If you want to lose weight, that does not make you shallow, broken or anti-body positivity. But if you approach it because you think it will make you happier, more positive…better… then we are avoiding the underlying issue. The issue being that, consciously or subconsciously, you believe that being in a smaller body will change your impact and outlook on the world.
You cannot hate yourself into long-term positive change. You might force short-term behaviour changes through guilt, shame or punishment for a while, but eventually that relationship catches up with you.
Strength training changes the focus completely
One of the reasons I care so deeply about strength training for women is because it helps in slowly shifting the focus away from your aesthetic goals.

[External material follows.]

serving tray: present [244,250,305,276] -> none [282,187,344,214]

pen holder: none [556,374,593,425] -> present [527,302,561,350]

We start to think not only about “How does my body look?” but also “What can my body do?”. As soon as we look outside that number on the scale and towards the number on the barbell, then progress becomes far more multi-faceted. The change isn’t instant and it can take years of undoing that which took years to build up, but slowly you turn away from progress being about one number which for so long has defined how your day will go, towards:
Am I lifting heavier?
Do I feel stronger?
More confident?
Did I learn a new skill?
Has my energy improved?
Am I recovering better?
Walking further?
Proving to myself that I can show up for myself
Over time, we can start appreciating our bodies for their capability rather than constantly critiquing how it looks. That doesn’t mean aesthetic goals suddenly disappear, but it does mean they stop being the only thing defining your relationship with your body.
Body neutrality changed everything for me
Through my own training journey, I feel incredibly lucky that strength training helped me detach my worth from the way my body looks. My body is never going to look like Kate Moss in a magazine in the mid-90s! I am not Kate Moss.

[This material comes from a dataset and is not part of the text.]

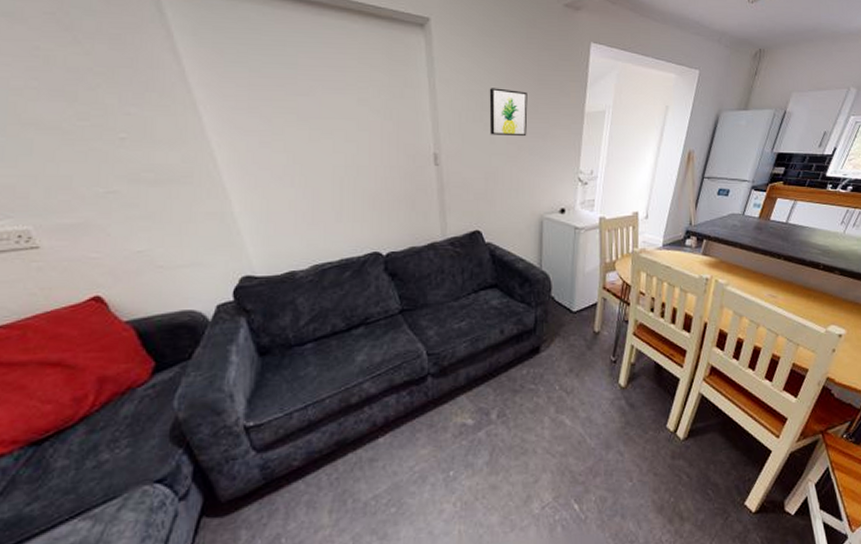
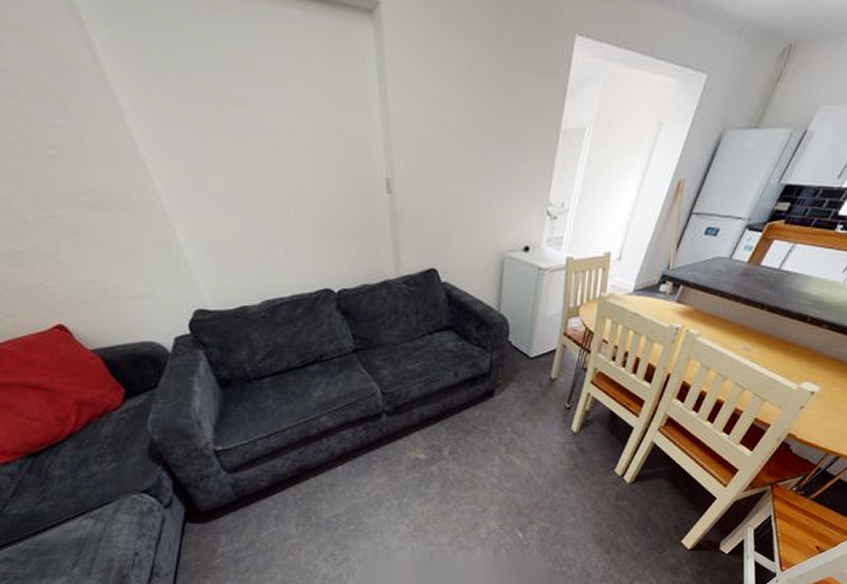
wall art: present [489,88,528,137] -> none [449,97,494,160]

I am me… A woman who has birthed three children. A woman who has had complicated relationships with food, emotional eating and body image at different points in life. A woman whose body has changed many times over the years.
I think a lot of women are exhausted from spending their lives feeling like they constantly need fixing. It can be relentless. But what if your body was not simply there to look good for other people?
What if you decided its purpose was more about walking you through the world, support your long term health, allow you to move in your own way, carrying your children, supporting your strength training, helping you say yes to life, keep you physically capable for as long as possible? Should I go on…I think you get the picture?
Detaching an emotion like hate or love from your physical appearance and moving towards feeling broadly neutral about the size of your body, is far more helpful than hating yourself into change. Over time, that then starts to become a very different relationship with your body.
You are allowed to want more for yourself
I think most women who say they want weight loss are rarely talking about aesthetics. It’s the easy answer when we talk about change and what we want to achieve. Most people don’t even realise it but, usually underneath it sits a desire for more. More confidence, more energy, more capability, better health, feeling more comfortable in their body. The tool they believe will get them all of that, is weight loss.
None of those desires are wrong - you are absolutely allowed to want more for yourself, you are allowed to explore change. You are allowed to pursue fat loss if that feels supportive for your health and confidence. But the closer you can get to detaching your worth from your body size, the healthier that journey becomes.
You need to believe that you are already enough now…Not ten pounds from now, not when your stomach is flatter.
Now.
And ironically, I think strength training often becomes one of the things that helps women finally start believing that.